(Page-level text extractions)
%%
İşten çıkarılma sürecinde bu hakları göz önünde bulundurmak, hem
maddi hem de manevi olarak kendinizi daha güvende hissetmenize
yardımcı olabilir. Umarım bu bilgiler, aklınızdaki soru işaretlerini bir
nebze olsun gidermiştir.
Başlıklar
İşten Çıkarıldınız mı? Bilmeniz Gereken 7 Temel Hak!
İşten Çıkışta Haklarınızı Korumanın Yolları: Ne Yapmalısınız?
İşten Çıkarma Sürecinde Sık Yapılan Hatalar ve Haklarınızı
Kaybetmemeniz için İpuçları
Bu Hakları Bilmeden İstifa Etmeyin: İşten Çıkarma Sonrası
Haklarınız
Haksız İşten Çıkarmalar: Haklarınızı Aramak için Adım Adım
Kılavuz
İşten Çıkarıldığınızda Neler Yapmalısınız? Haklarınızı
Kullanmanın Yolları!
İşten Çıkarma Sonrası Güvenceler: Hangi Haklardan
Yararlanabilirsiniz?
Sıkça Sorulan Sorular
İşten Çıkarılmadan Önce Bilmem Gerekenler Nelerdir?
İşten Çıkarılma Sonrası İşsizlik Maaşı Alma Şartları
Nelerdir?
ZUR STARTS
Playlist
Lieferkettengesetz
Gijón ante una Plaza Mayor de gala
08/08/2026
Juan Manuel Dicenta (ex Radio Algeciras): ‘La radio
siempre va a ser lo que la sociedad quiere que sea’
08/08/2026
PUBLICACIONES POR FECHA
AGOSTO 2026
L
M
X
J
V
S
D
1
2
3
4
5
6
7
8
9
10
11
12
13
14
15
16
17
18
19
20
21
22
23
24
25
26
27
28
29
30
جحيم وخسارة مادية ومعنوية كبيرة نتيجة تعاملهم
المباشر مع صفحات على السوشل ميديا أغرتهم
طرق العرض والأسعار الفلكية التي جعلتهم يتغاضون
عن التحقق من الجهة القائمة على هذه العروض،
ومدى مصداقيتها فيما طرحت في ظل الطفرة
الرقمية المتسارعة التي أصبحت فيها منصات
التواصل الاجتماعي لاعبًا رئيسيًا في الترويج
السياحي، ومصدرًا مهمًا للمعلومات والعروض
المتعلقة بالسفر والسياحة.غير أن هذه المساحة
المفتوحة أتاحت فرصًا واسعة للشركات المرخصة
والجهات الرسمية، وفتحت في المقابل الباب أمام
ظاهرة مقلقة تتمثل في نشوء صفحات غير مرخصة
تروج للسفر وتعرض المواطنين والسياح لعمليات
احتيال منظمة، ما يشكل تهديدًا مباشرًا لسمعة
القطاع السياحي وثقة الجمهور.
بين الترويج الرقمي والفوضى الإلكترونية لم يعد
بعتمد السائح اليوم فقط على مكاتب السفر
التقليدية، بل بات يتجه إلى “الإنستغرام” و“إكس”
%%
# What is needed
Format the lines from the start of the items through the line containing "İşten Çıkarıldınız mı?", inclusive, as a JSON array of strings with one string per line and blank lines omitted.

# Answer to this problem
[
  "İşten çıkarılma sürecinde bu hakları göz önünde bulundurmak, hem",
  "maddi hem de manevi olarak kendinizi daha güvende hissetmenize",
  "yardımcı olabilir. Umarım bu bilgiler, aklınızdaki soru işaretlerini bir",
  "nebze olsun gidermiştir.",
  "Başlıklar",
  "İşten Çıkarıldınız mı? Bilmeniz Gereken 7 Temel Hak!"
]